TASK OBJECTIVE -
Starting at the line that has "right elbow: (295, 309)" and stopping after the line that has "left knee: (46, 526)", reproduce the listing below exactly; omit everything else.
ENTRIES SUPPLIED Start Marker
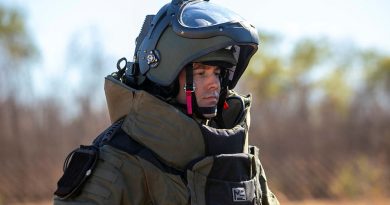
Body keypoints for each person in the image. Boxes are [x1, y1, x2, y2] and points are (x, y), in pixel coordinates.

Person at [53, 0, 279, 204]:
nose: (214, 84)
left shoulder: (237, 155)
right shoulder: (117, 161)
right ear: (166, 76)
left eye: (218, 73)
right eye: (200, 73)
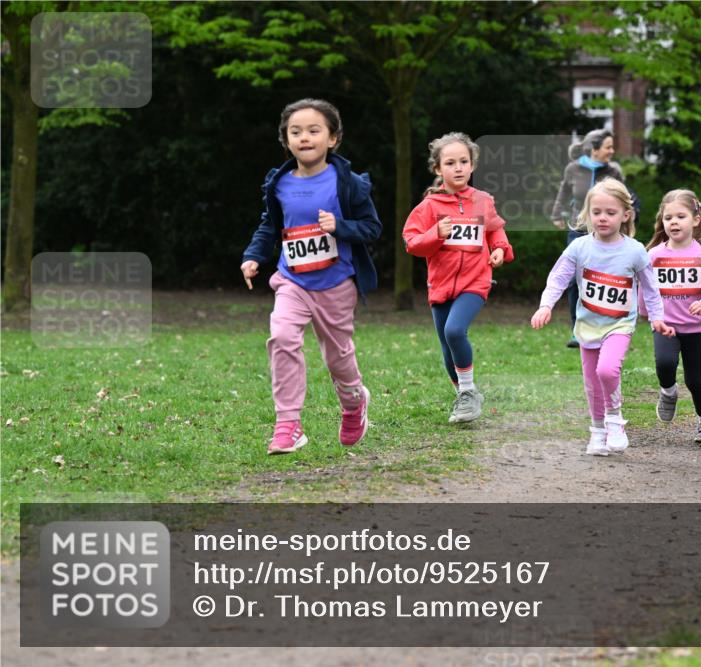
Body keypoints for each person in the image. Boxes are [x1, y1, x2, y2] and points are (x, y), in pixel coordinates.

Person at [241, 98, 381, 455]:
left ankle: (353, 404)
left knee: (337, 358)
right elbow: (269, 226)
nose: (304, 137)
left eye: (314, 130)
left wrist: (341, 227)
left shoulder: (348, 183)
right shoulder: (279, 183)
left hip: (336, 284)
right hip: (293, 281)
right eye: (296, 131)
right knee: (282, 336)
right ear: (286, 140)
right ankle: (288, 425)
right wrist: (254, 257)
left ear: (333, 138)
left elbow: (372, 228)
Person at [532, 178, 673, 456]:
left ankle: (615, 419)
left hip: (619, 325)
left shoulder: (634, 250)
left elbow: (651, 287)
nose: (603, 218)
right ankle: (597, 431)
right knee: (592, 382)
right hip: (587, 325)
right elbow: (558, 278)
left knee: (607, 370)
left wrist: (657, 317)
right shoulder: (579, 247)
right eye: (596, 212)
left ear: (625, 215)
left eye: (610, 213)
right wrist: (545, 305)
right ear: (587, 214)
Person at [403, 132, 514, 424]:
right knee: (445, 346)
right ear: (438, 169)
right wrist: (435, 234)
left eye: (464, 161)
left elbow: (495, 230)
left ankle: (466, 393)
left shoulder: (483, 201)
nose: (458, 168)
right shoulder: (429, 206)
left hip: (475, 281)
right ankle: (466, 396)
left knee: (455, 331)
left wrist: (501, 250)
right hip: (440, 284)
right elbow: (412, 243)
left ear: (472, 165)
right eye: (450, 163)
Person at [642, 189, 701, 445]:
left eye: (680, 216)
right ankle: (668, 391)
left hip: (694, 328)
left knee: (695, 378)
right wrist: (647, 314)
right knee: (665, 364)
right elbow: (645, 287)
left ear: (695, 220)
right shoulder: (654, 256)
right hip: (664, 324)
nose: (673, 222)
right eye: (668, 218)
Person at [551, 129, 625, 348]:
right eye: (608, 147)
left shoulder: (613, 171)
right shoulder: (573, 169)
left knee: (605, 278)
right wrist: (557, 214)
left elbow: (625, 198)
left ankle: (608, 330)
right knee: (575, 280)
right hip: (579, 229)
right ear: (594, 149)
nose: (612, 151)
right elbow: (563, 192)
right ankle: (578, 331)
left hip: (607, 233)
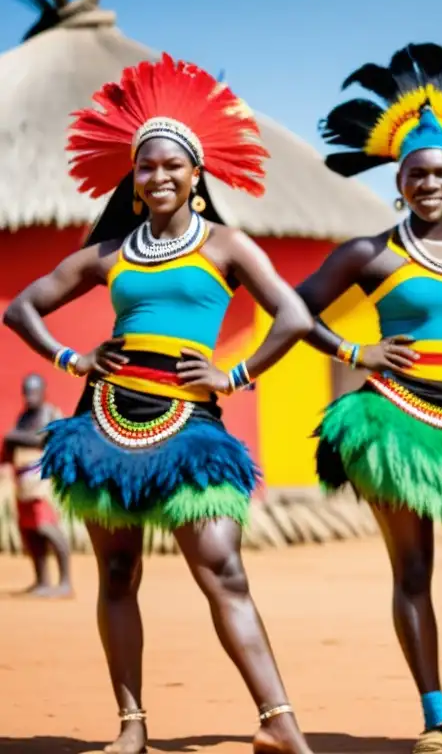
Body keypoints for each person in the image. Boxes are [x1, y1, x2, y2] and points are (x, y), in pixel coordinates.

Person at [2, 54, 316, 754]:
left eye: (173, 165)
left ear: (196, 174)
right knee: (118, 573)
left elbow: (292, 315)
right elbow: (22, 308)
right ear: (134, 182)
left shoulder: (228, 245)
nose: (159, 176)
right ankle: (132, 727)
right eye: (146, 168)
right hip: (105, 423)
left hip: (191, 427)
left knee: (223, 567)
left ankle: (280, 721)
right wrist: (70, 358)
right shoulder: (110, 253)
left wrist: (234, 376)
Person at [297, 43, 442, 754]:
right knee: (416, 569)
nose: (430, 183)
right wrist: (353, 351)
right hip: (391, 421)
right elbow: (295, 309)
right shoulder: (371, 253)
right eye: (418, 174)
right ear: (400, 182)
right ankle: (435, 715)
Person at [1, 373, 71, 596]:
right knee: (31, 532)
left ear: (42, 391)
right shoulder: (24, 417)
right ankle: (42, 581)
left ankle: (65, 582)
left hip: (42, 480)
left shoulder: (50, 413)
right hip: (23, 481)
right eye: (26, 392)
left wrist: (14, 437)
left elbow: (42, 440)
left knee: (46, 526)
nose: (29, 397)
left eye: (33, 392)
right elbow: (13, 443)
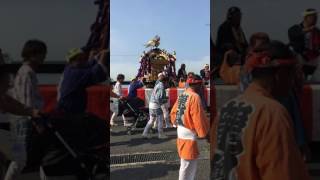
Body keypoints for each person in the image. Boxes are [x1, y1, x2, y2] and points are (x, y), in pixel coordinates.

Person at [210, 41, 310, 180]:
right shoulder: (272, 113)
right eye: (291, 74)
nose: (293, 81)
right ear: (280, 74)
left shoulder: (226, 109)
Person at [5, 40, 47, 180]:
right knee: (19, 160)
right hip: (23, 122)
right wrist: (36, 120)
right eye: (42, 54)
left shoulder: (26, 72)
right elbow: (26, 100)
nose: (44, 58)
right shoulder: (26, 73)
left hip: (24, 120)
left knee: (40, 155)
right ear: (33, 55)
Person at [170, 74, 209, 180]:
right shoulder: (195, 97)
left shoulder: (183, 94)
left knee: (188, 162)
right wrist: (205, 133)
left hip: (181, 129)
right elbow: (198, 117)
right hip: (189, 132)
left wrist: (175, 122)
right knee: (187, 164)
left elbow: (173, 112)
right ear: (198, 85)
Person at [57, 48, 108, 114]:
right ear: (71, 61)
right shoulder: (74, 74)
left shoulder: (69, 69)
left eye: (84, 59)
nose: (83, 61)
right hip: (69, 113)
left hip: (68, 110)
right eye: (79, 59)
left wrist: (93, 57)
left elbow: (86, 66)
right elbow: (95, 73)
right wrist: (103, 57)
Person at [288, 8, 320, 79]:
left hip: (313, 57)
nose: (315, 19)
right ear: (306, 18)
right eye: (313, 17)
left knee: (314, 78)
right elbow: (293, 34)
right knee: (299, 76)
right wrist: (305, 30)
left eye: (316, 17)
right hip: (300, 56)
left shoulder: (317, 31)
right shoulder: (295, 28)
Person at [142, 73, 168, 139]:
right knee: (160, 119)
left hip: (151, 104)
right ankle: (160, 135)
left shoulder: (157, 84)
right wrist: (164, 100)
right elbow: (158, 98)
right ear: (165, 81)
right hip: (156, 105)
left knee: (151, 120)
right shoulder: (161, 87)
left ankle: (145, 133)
ENTRIES SUPPLIED End Marker
REPLY TO THE EXERCISE -
right elbow: (295, 309)
right shoulder: (371, 253)
right eye: (418, 174)
right ear: (400, 182)
right ankle: (435, 715)
Person at [1, 373, 71, 596]:
right knee: (31, 532)
left ear: (42, 391)
right shoulder: (24, 417)
right ankle: (42, 581)
left ankle: (65, 582)
left hip: (42, 480)
left shoulder: (50, 413)
right hip: (23, 481)
right eye: (26, 392)
left wrist: (14, 437)
left elbow: (42, 440)
left knee: (46, 526)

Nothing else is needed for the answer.